Upsidedowncake · 09/01/2008 19:49

Just read through the last day. What a lot has happened!

Goingfor3 - these anniversaries are tough. Even though I'm pregnant now and I only mc at 6 weeks, every time I see someone who is due in April, I feel .

Katyjo, sorry you were having a tough time with your dh. How are you doing today?

Ernest, yikes. Who are these mad people? Am burying my head back in the sand again re birth particularly after that thread.

Meal plan ... for the whole family? Very impressed.

China, love the idea of all that leave! How come you have to take it beforehand rather than when you go back though?

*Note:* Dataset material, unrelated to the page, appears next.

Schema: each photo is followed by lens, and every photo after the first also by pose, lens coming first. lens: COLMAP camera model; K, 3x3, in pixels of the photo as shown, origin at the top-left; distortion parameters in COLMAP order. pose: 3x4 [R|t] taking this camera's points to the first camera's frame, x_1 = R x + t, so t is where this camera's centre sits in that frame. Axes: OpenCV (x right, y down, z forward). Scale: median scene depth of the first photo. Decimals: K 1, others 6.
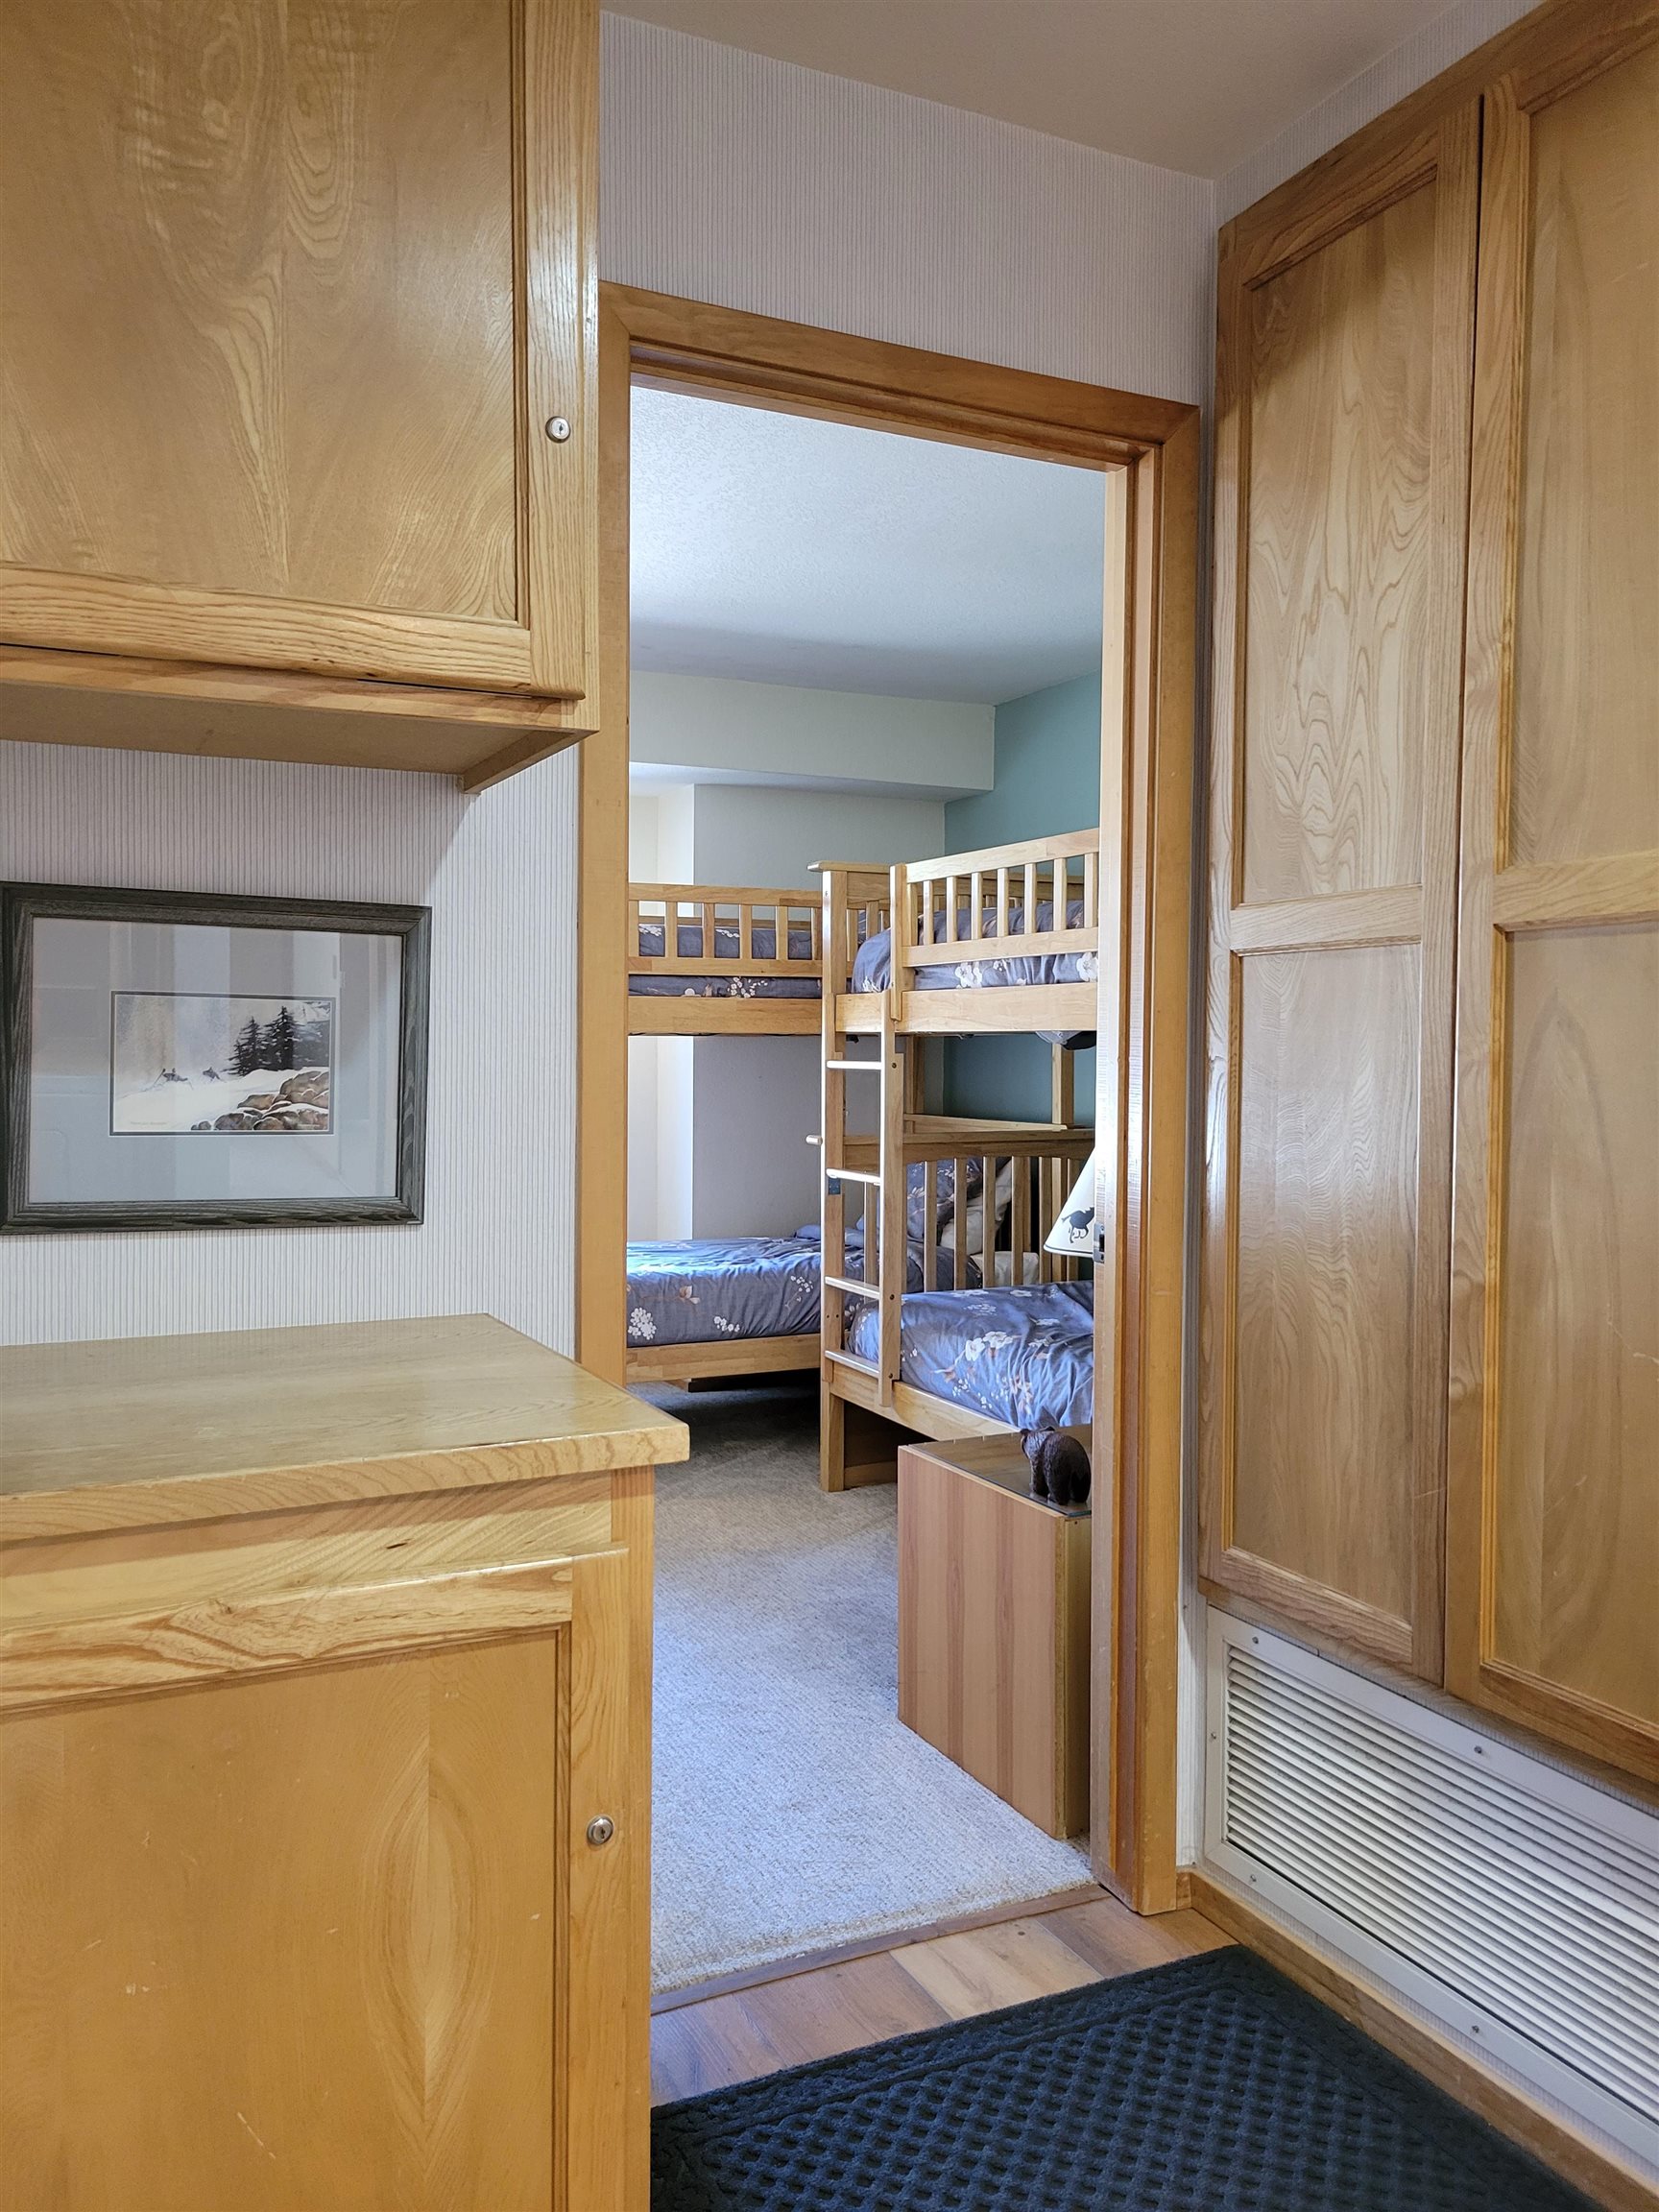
lens RADIAL K [[1663.4, 0, 823.7], [0, 1663.4, 1092.8], [0, 0, 1]] dist [0.031544, -0.008701]
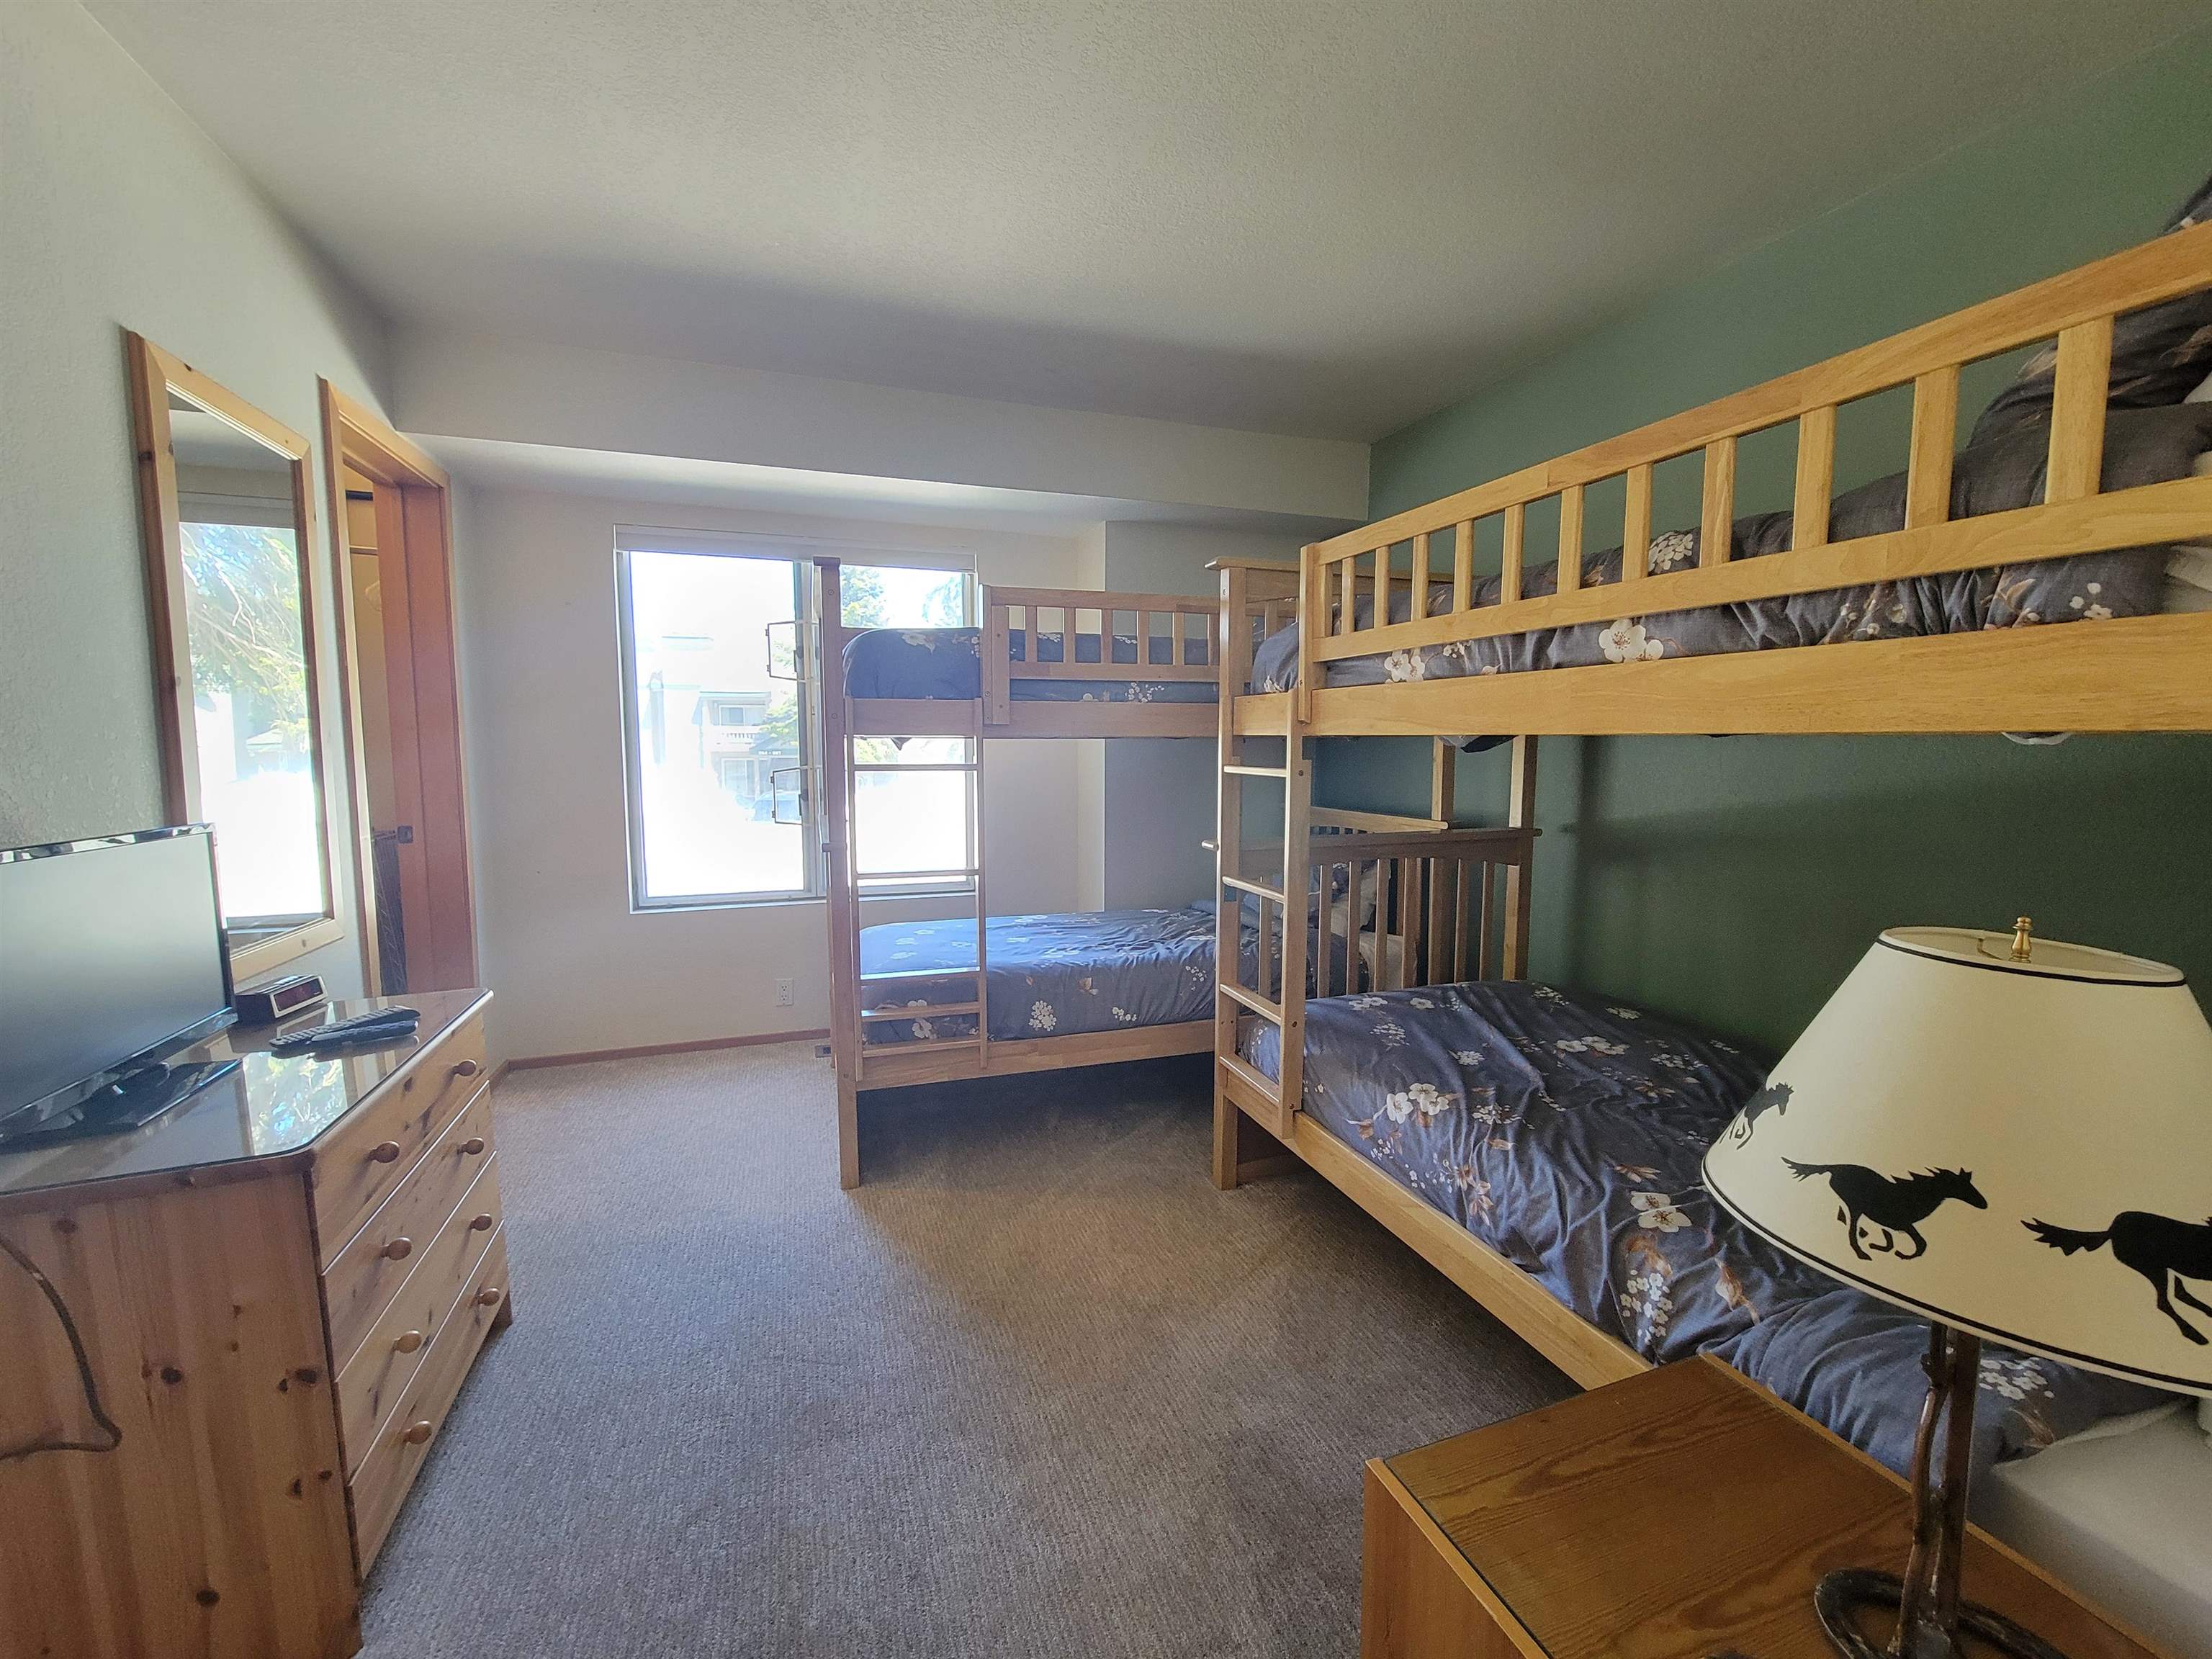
lens RADIAL K [[898.1, 0, 1098.5], [0, 898.1, 820.5], [0, 0, 1]] dist [-0.001122, -0.000148]
pose [[0.992676, 0.007258, -0.120589, -0.007634], [-0.000045, 0.998216, 0.059706, -0.019523], [0.120807, -0.059263, 0.990905, 0.498283]]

ChinaSurprise · 09/01/2008 20:25

Evening all - thanks for the lovely messages re the worry - it is an odd time. I've had to tell work I'm pg cos it's just so obvious, and I'm looking at buggies, but at the same time there's this little cloud hanging over. Hopefully my scan (Mon 21) will put my mind at rest.
G43 - no wonder you're feeling down today then. I am sending hugs! It is so hard to look on the bright side but whenever I'm low I try to think of my friend who is due a few weeks after me. Her older DH had a v/s before divorce and then met and married her. He had it reversed successfully - but then she was menopausal at 30! She's been through four fertility treatment cycles and is now pg after finally going to Turkey, where it's cheaper. Then her bloody local trust wouldn't prescribe her progesterone and she had to go back to Turkey to get a prescription!!! She's really on her last chance and this is just my first go so I am trying to count my blessings (not always easy tho).
ANYWAY, re the holiday, my company's policy is that you take all your holiday entitlement up to and including the first six months of ML before you go on ML. It means you can start your ML on your due date and still have bags of time off before - all companies should do it imo. If you give birth early they just tack it on the end of you ml. And you get an extra month salary spread over the year you go back to help with childcare. Not bad.
Aberdeen - it's just hard to both be working at the end of the day, isn't it?! I told my mum I'd only breastfeed for six months and got a lecture - she had seven years off work having me and my two DBs - she doesn't seem to get the difference!
Ho hum.
Anyway, in case any of you are short of cash, can I just recommend the yahoo freecycle groups? They do different ones for local areas and I just got a baby gym and a stack of newborn nappy wrappers today for nowt - that's £50 I don't have to worry about!